About 10 percent of the more than 26 million Americans living with type 2 diabetes are also dependent upon insulin injections, and would presumably be candidates for beta cell transplants, Melton said. “There have been previous reports of other labs deriving beta cell types from stem cells, no other group has produced mature beta cells as suitable for use in patients,” he said. “The biggest hurdle has been to get to glucose sensing, insulin secreting beta cells, and that’s what our group has done.”
Harvard President Drew Faust even weighed in on the announcement in a statement:
"When the Harvard Stem Cell Institute was created in 2004, the University ventured into uncharted and, some thought, untenable terrain. Today, the possibility of growing in knowledge and in wisdom has given way to the promise of improving health and changing lives. Doug Melton and his colleagues continue to push stem cell science forward with their extraordinary work. This accomplishment is something none of us could have predicted ten years ago, and I am excited to see where it will lead.”
Excitement aside, this is not a done deal yet. For a little healthy perspective, here's veteran health and science reporter Richard Knox's take:
Currently the only cure for diabetes is transplantation of beta cells from cadaver donors – a scarce resource that doesn’t always work and requires perpetual immunosuppressant drugs, which carry risks.
Melton claims that one or 2 flasks of his embryo-derived stem cells might be enough to transplant a single diabetic patient, who would need 340 to 750 million of the transplanted beta cells.
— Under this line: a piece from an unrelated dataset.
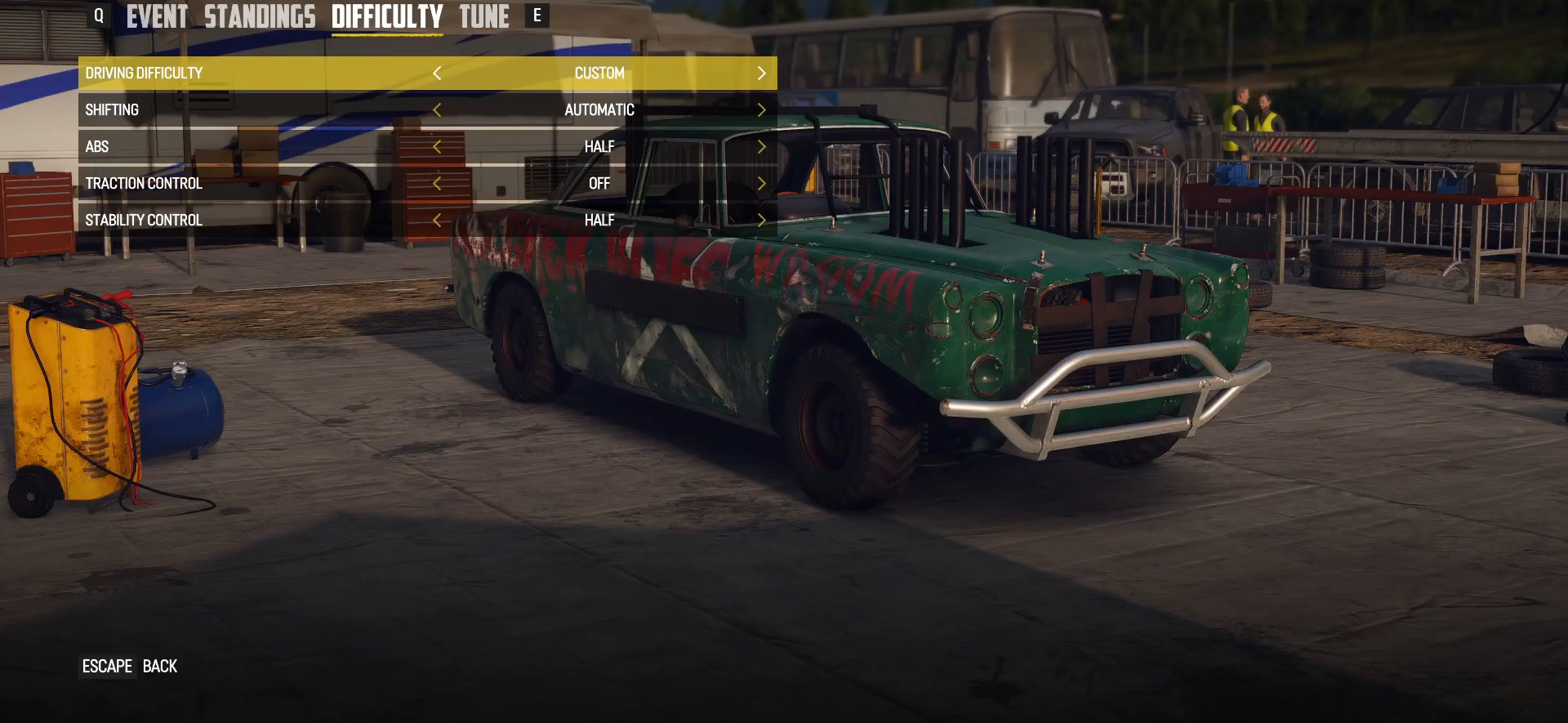
{"buttons": [], "left_stick": "center", "events": []}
Before we (or Harvard) can declare that Doug Melton has cured diabetes, there is a lot of work to be done — undoubtedly years’ worth. Researchers must:
•Show that the artificially generated beta cells really are identical to normal human beta cells in every way. Right now Melton’s cells do not express all the genes that normal cells do, and it’s not clear what difference this makes in the long-term functioning or safety of the cells.
•Show that the implanted Melton cells function long-term – that is, continue to sense elevated blood sugar and put out adequate amounts of insulin in response. So far in mouse experiments the cells have continued to function for 18 weeks; five out of six transplanted mice were still alive more than four months later, but the paper doesn’t say whether the mice that survived that long were putting out normal amounts of insulin and remained undiabetic.
•Devise a way to protect the transplanted Melton cells from attack by the recipient’s immune system. The Harvard release says Melton is working with Dan Anderson of MIT on a device that does this, but it’s not clear what obstacles need to be overcome. Without such a device, it’s possible that recipients would need a lifetime of immunosuppressants, with attendant risks.
•Demonstrate long-term safety of the implanted cells. One concern is that these manipulated cells might have the potential to revert to a more primitive state – i.e., become malignant.
•And of course, it’s crucial that other researchers replicate Melton’s work and get the same outcomes with his recipe.
So…bottom line: This appears to be a milestone on the long road to developing functional insulin sensing-and-secreting beta cells that might cure diabetes. But there’s still far to travel, and we can expect that the effort will encounter some potholes, twists and turns. And attendant controversy.